Serena Williams, la histórica campeona de 23 torneos de Grand Slam, ha confesado públicamente que recurrió a un medicamento del tipo GLP-1 para perder 31 libras tras enfrentar una dura batalla con su cuerpo después de dos embarazos, señalando que ni el entrenamiento intensivo ni la dieta estricta le permitían alcanzar un peso saludable.
La tenista explicó que inició el tratamiento en 2024 bajo supervisión médica y con apoyo de la plataforma de telemedicina Ro, de la cual ahora es portavoz, y aseguró que desde entonces experimenta más energía, menos dolor en las articulaciones y una sensación renovada de ligereza física y mental.
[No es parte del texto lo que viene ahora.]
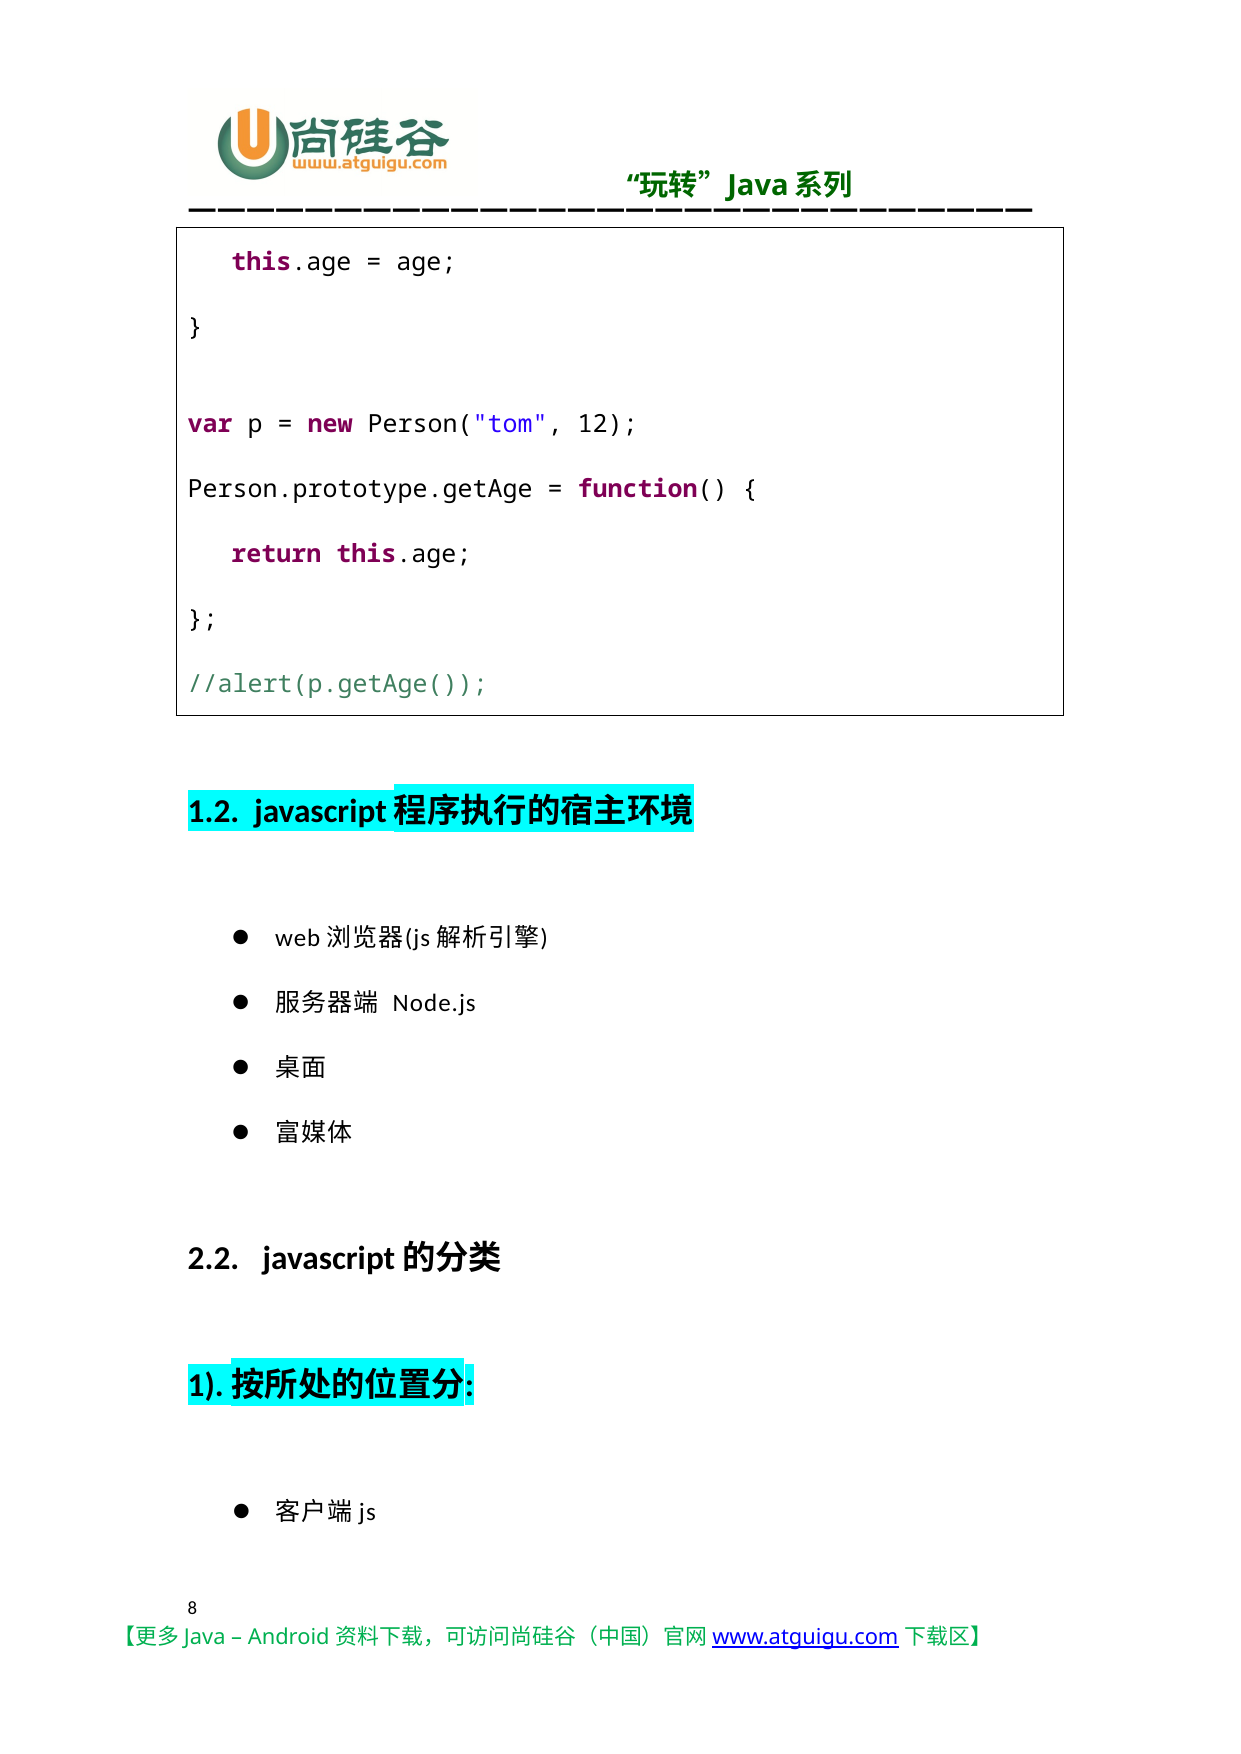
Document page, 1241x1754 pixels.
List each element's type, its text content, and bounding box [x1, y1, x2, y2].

list 客户端js [232, 1477, 1053, 1542]
list 桌面 [231, 1033, 1053, 1098]
subtitle javascript的分类 [187, 1223, 1053, 1288]
list 服务器端 Node.js [231, 968, 1053, 1033]
subtitle 1). 按所处的位置分: [187, 1350, 1053, 1415]
table_header function Person(name, age) { this.name = name; this.age = age; } var p = new Person("tom", 12); Person.prototype.getAge = function() { return this.age; }; //alert(p.getAge()); [177, 228, 1063, 715]
picture [187, 88, 479, 196]
list 富媒体 [231, 1098, 1053, 1163]
list web浏览器(js解析引擎) [231, 903, 1053, 968]
subtitle 1.2. javascript程序执行的宿主环境 [187, 776, 1053, 841]
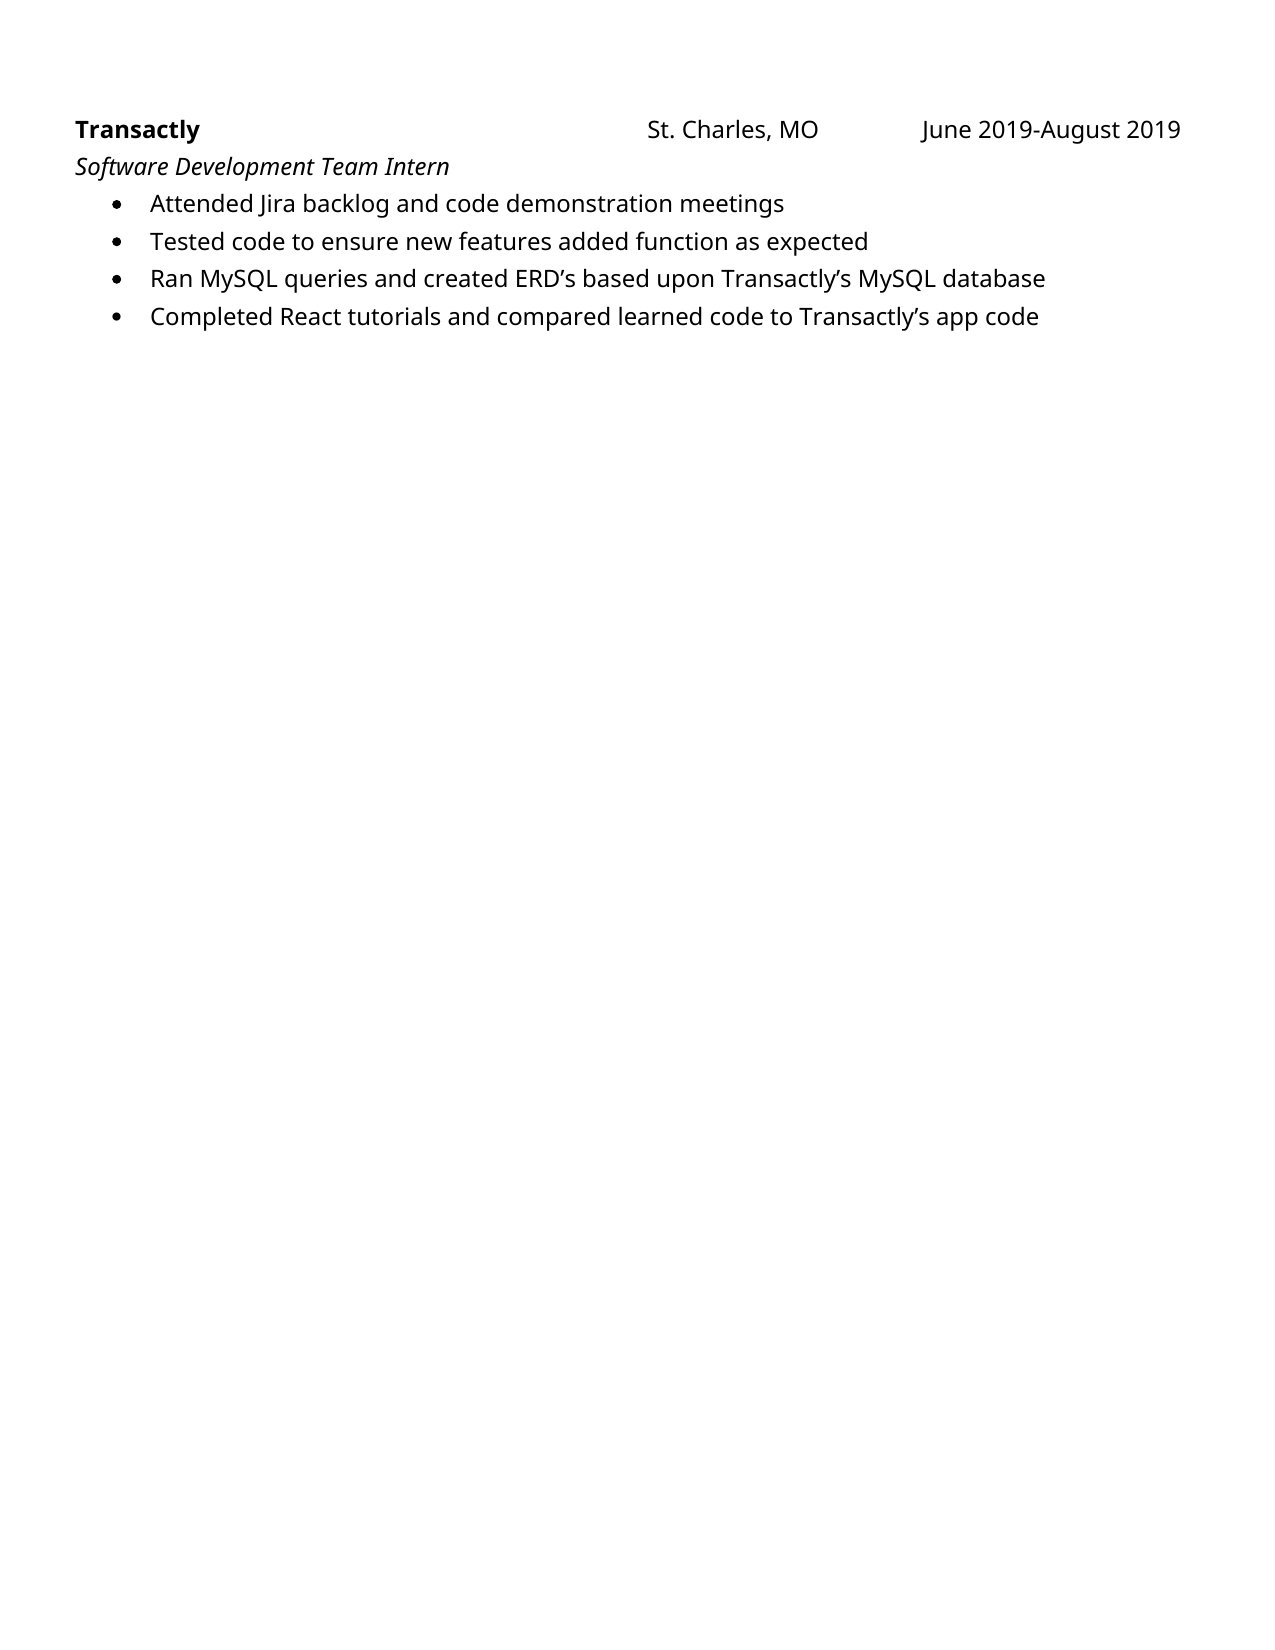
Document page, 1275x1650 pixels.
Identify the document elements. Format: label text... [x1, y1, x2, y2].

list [112, 224, 1200, 257]
list Ran MySQL queries and created ERD’s based upon Transactly’s MySQL database [112, 262, 1200, 294]
list Completed React tutorials and compared learned code to Transactly’s app code [112, 299, 1200, 365]
list Attended Jira backlog and code demonstration meetings [112, 187, 1200, 220]
text Software Development Team Intern [75, 150, 1200, 182]
text Transactly St. Charles, MO June 2019-August 2019 [75, 112, 1200, 145]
Consciente de la controversia que rodea el uso de estos medicamentos, Williams subrayó que su decisión no fue un atajo ni una frivolidad, sino una solución médica a una necesidad real, afirmando que cada persona debe aprender a quererse sin importar el tamaño o la apariencia, pero que también es válido buscar ayuda profesional para mejorar la salud.

La revelación ha generado opiniones divididas en la opinión pública, pues mientras algunos críticos consideran inapropiado que una figura tan influyente promocione fármacos para adelgazar, otros celebran su franqueza y la valentía de compartir una experiencia íntima que visibiliza los retos de la maternidad y la recuperación física.
Williams, que ya no compite de manera profesional, sigue siendo una de las deportistas más reconocidas del mundo y su testimonio vuelve a abrir el debate sobre el papel de la ciencia, la presión social y la aceptación personal en torno al cuerpo de las mujeres, especialmente en figuras públicas sometidas a constante escrutinio.